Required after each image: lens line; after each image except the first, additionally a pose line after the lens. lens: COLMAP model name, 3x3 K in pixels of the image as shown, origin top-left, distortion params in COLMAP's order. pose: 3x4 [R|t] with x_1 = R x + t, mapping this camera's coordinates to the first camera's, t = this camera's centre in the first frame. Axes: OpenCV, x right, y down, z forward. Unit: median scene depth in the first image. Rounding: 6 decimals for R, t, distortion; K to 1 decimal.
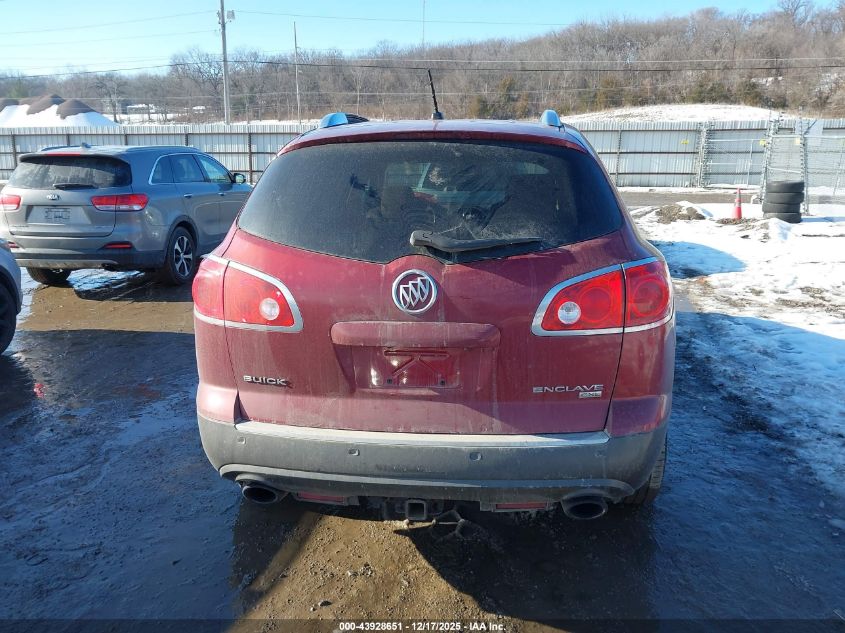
lens RADIAL K [[671.6, 0, 422.5], [0, 671.6, 316.5], [0, 0, 1]] dist [-0.049862, 0.036907]
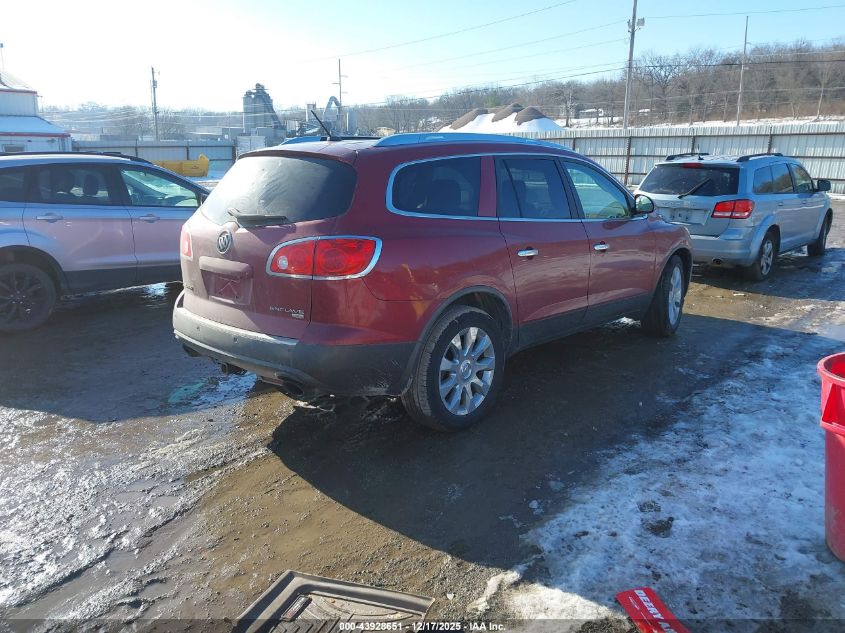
lens RADIAL K [[671.6, 0, 422.5], [0, 671.6, 316.5], [0, 0, 1]] dist [-0.049862, 0.036907]
pose [[0.789189, 0.137397, -0.598585, 0.145867], [-0.138402, 0.989370, 0.044624, 0.000513], [0.598353, 0.047629, 0.799816, -0.010472]]
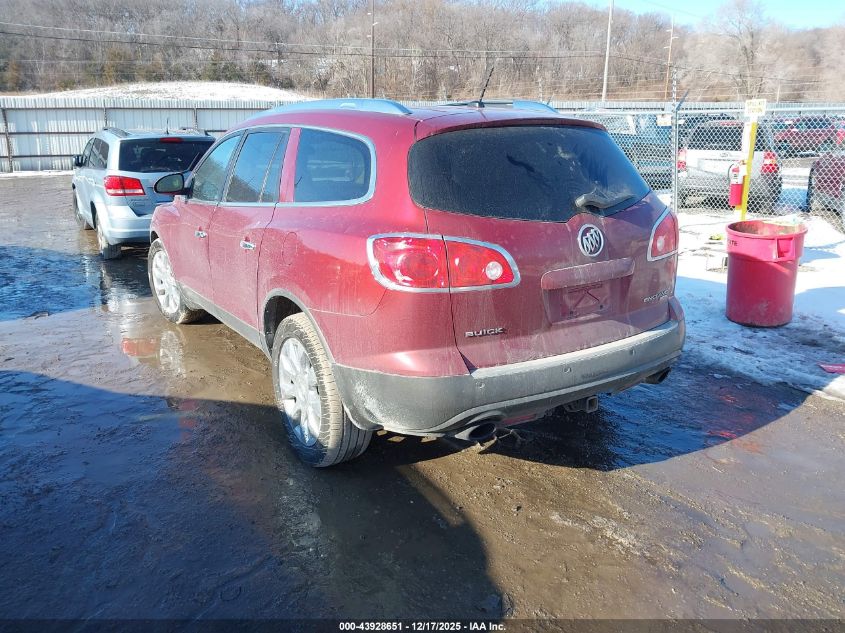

• **Task to complete**: Omit the pictures and write out the remaining data exactly.

• **Result**:
Required after each image: lens line; after each image except the first, additionally a pose line after the lens. lens: COLMAP model name, 3x3 K in pixels of the image as shown, origin top-left, distortion params in COLMAP's order. pose: 3x4 [R|t] with x_1 = R x + t, mapping this camera's coordinates to the first camera's, t = this camera's centre in the first frame. Axes: OpenCV, x right, y down, z forward. Unit: median scene depth in the first image. Rounding: 6 decimals for R, t, distortion; K to 1 decimal.
lens RADIAL K [[671.6, 0, 422.5], [0, 671.6, 316.5], [0, 0, 1]] dist [-0.049862, 0.036907]
lens RADIAL K [[671.6, 0, 422.5], [0, 671.6, 316.5], [0, 0, 1]] dist [-0.049862, 0.036907]
pose [[0.789189, 0.137397, -0.598585, 0.145867], [-0.138402, 0.989370, 0.044624, 0.000513], [0.598353, 0.047629, 0.799816, -0.010472]]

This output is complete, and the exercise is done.